Irreplaceable: A History of England in 100 Places
Launched by Historic England and Ecclesiastical, the History of England in 100 Places project called on the public to nominate sites that have played a crucial role in the nation’s science, industry, arts and culture. The final list, selected by a team of judges including Tanni Grey-Tompson, Monica Ali, Mary Beard and Tristram Hunt, includes both familiar landmarks such as Stonehenge and St Paul’s, and lesser-known but crucially important places such as the ICI research laboratory in Widnes.
Loyalty Binds Me
Richard III remains one of the most controversial figures in English history. This biography explores the way childhood vicissitudes shaped his world-view: his father was executed and the family exiled, and then his brother Edward seized the throne and made Richard a prince at the age of ten. Returning to primary sources and carefully sifting all the available evidence, Matthew Lewis pares away the myth of a stereotypical villain to present a real man living in dangerous times.

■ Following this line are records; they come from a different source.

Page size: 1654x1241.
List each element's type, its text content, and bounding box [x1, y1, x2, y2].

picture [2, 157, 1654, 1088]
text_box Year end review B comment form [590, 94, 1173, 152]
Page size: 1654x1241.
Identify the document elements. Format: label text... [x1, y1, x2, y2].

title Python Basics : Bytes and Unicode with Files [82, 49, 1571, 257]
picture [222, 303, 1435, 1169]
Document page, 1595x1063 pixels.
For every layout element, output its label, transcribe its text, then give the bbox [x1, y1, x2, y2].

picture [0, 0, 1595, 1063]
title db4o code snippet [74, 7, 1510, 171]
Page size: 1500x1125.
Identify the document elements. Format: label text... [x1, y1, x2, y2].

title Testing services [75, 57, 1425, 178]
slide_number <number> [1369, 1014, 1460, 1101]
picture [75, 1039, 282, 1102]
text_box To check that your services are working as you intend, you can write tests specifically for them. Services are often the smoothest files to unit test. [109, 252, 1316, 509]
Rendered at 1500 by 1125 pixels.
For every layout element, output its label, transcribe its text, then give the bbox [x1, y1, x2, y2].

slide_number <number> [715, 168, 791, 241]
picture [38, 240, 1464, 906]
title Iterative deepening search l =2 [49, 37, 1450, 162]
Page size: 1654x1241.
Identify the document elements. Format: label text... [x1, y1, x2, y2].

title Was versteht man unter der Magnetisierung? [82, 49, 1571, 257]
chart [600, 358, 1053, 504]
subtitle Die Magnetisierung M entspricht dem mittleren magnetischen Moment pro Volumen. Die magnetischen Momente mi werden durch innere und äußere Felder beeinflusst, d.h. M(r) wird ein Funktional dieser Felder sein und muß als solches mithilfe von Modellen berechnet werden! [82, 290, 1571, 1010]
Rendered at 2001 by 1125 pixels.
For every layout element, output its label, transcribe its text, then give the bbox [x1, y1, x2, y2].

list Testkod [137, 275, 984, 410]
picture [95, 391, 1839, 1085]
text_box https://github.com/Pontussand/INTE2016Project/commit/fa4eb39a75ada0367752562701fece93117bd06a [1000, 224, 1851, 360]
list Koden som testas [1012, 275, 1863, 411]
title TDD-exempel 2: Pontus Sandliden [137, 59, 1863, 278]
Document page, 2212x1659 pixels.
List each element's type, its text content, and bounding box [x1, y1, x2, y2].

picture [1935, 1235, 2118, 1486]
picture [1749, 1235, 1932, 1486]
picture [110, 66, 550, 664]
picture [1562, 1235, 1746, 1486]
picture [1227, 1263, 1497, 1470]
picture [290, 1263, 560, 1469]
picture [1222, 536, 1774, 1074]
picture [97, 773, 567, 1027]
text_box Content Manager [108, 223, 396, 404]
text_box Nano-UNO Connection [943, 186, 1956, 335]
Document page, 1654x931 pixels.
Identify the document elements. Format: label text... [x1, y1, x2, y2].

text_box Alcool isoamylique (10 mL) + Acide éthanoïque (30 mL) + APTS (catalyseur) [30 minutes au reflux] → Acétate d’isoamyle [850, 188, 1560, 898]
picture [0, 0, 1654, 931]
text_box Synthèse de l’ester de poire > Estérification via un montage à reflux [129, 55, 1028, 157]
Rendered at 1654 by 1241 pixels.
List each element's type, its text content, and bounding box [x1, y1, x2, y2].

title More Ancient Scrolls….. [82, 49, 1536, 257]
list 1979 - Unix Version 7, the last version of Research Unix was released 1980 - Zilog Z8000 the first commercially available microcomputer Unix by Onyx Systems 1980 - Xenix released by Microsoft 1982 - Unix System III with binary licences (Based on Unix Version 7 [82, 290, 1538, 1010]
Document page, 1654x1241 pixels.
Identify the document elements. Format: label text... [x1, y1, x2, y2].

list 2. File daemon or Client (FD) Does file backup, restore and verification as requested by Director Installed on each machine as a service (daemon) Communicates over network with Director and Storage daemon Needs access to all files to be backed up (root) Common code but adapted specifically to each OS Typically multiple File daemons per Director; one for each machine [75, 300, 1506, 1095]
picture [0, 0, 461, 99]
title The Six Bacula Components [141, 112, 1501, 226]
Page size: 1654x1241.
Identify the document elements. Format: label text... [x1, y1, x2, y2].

A New History of the Bubonic Plagues of London
From its onset in the 6th century AD, bubonic plague has excited fear and revulsion like no other disease, so hideous are its symptoms and so small the chance of survival. Crowded, insanitary London was badly hit in 1347 and 1665, and plague pits are still being uncovered, for example during Crossrail construction works. This readable history combines documentary sources with the latest scientific evidence to convey the full horror of the plague and the conditions in which it thrived.
The Rise and Fall of a Kingdom
Negotiating the bias in surviving sources about the kingdom of Mercia – as most written evidence was lost during Viking aggression and other material comes mainly from enemies of the Mercians – Annie Whitehead presents a history of the kingdom of middle England. Beginning with Penda in the 7th century, the book describes the reigns of Aethelbald, Offa the Great, Burgred and Ceolwulf II, Aethelred of Mercia and Lady Aethelflaed, and rulers of the house of Leofric up to the early 11th century.
The Count of Scotland Yard
The Controversial Life and Cases of DCS Herbert Hannam
DCS Herbert Hannam was one of the most compelling characters in Scotland Yard and the CID during the post-war period; in this biography of Hannam, Wade describes some of the sensational crimes he investigated in the mid 1950s and the unsolved murder of Emily Pye.
Legacies of the First World War
Building for Total War 1914–18
Drawing together studies by English Heritage and Historic England’s archaeologists and historians, this volume explores the physical effects of the First World War on the English countryside and built environments. Among the topics discussed in the ten illustrated essays are army camps, airfields and coastal defences; munitions factories, civic and civilian building during wartime and the impact of enemy blockade on the nation’s agriculture; and a final essay examines the building of war memorials.